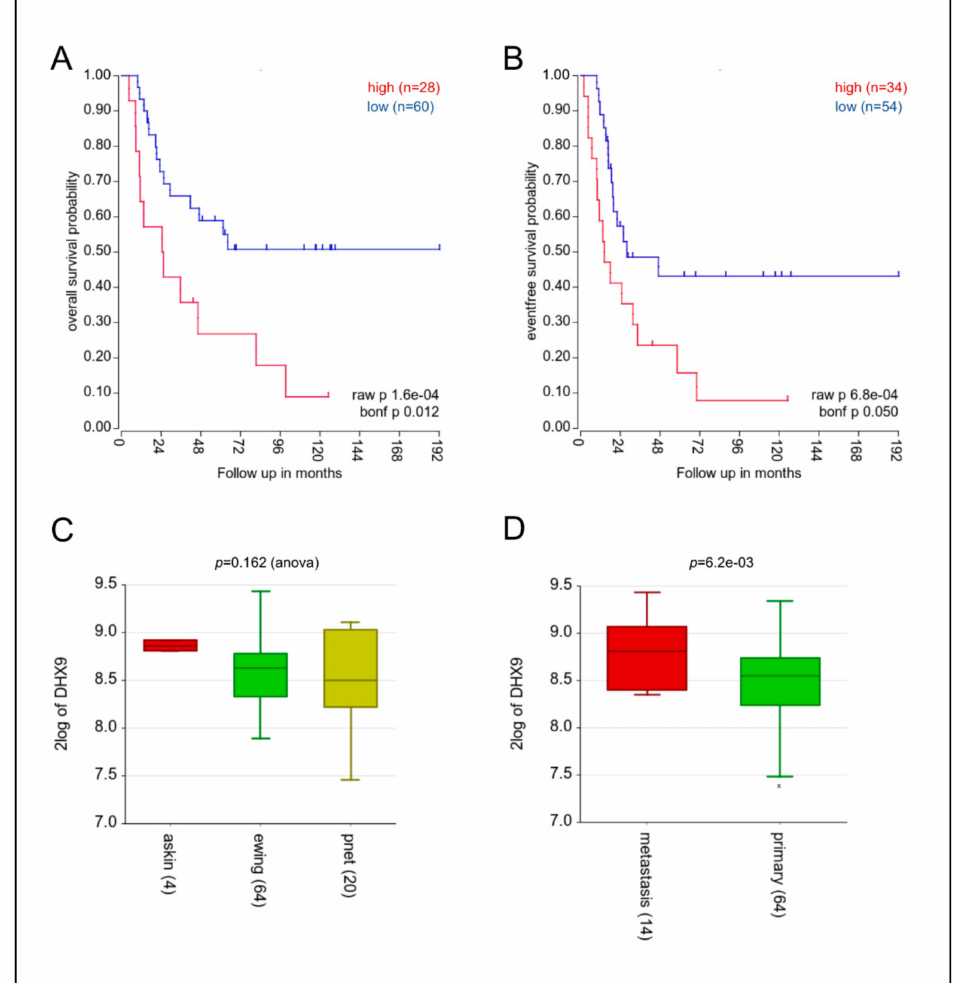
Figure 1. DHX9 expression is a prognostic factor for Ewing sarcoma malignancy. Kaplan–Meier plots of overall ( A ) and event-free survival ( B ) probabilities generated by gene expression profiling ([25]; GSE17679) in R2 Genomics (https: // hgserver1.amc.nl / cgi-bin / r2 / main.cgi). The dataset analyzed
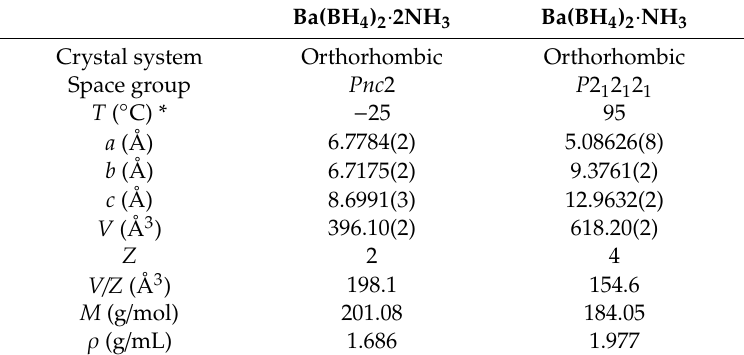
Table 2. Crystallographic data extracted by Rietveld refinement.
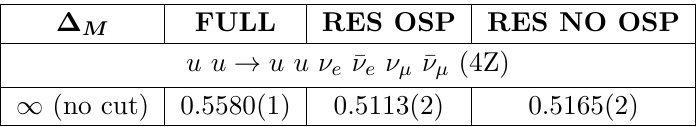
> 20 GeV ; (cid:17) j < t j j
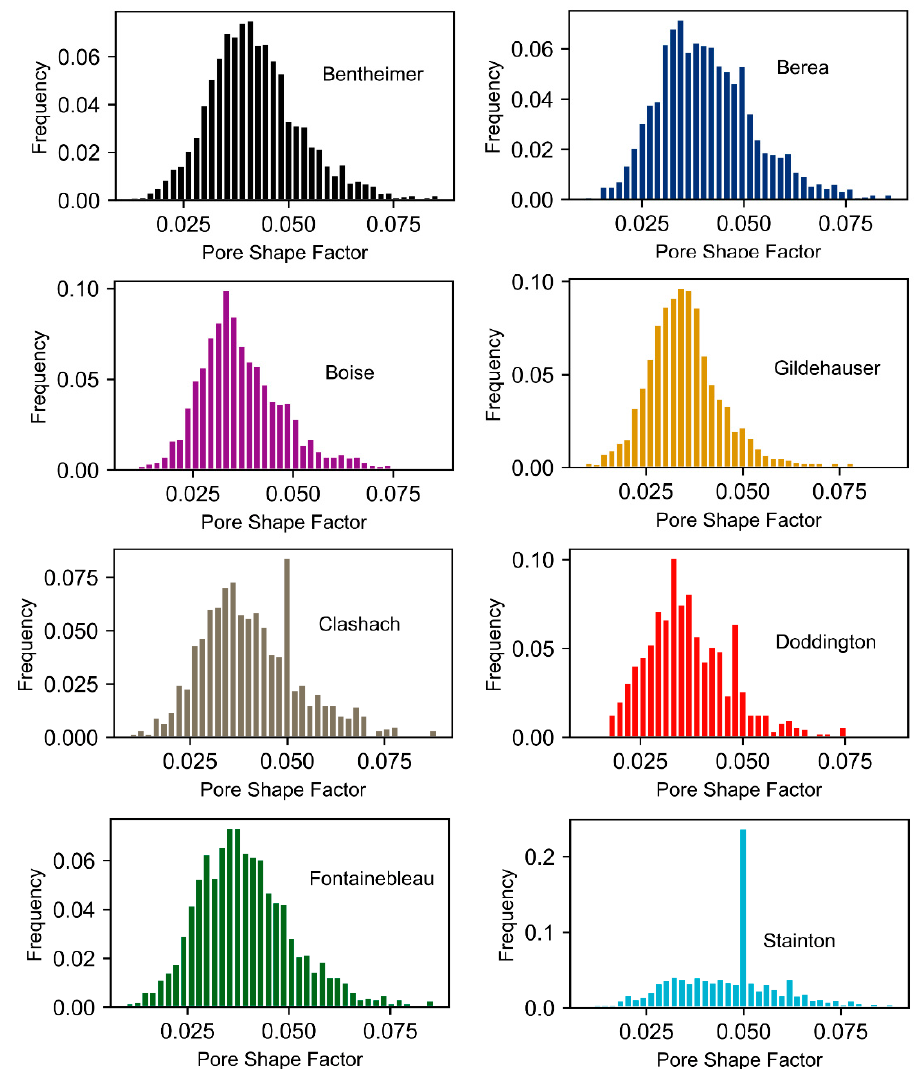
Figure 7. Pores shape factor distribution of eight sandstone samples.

◇ ◇ ◇

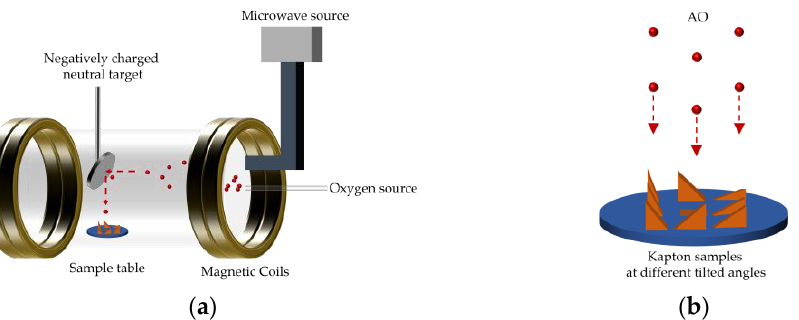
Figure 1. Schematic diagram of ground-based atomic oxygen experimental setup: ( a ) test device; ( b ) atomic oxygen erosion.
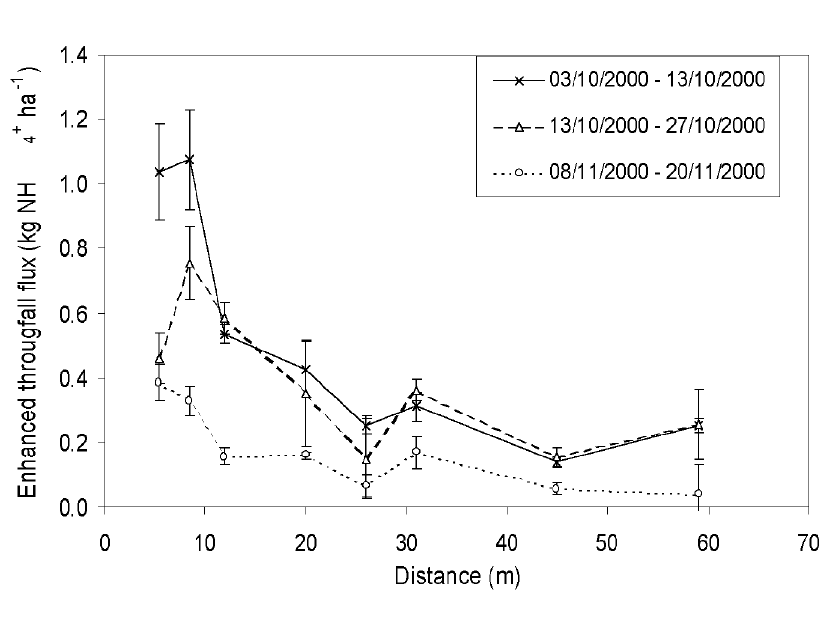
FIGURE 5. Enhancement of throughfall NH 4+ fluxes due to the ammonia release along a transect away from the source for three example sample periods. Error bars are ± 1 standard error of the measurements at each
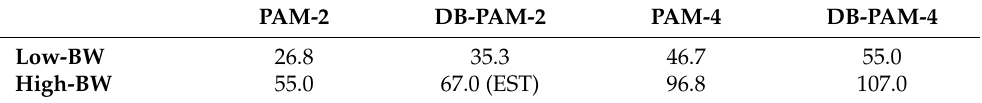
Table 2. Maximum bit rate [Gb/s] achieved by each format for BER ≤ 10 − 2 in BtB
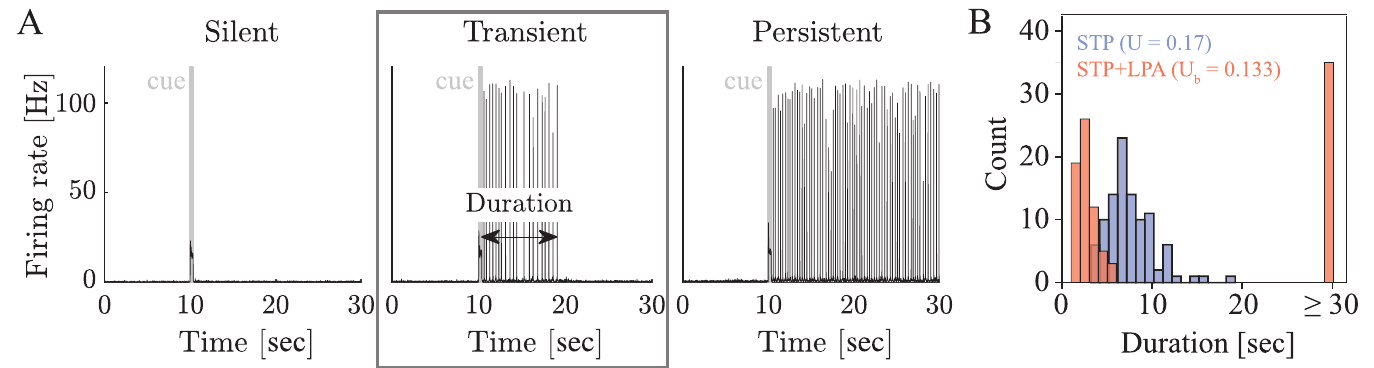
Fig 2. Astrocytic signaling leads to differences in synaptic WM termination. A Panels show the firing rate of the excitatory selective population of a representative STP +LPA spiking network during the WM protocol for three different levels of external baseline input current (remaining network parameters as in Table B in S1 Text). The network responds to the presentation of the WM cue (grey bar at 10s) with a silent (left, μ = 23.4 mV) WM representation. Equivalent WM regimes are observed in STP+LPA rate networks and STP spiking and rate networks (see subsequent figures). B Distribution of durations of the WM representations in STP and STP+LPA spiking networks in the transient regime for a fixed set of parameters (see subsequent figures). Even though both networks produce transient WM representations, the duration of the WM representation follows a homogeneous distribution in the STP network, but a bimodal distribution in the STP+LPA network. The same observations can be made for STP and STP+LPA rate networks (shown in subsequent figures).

◇ ◇ ◇

• [WHAT TO DO]
Using the material above, reproduce only the lines that run from the line with "FIGURE 5. Enhancement" up to and including the line with "Table 2. Maximum", exactly, with the pictures dropped.

• [RESULT]
FIGURE 5. Enhancement of throughfall NH 4+ fluxes due to the ammonia release along a transect away from the source for three example sample periods. Error bars are ± 1 standard error of the measurements at each
Table 2. Maximum bit rate [Gb/s] achieved by each format for BER ≤ 10 − 2 in BtB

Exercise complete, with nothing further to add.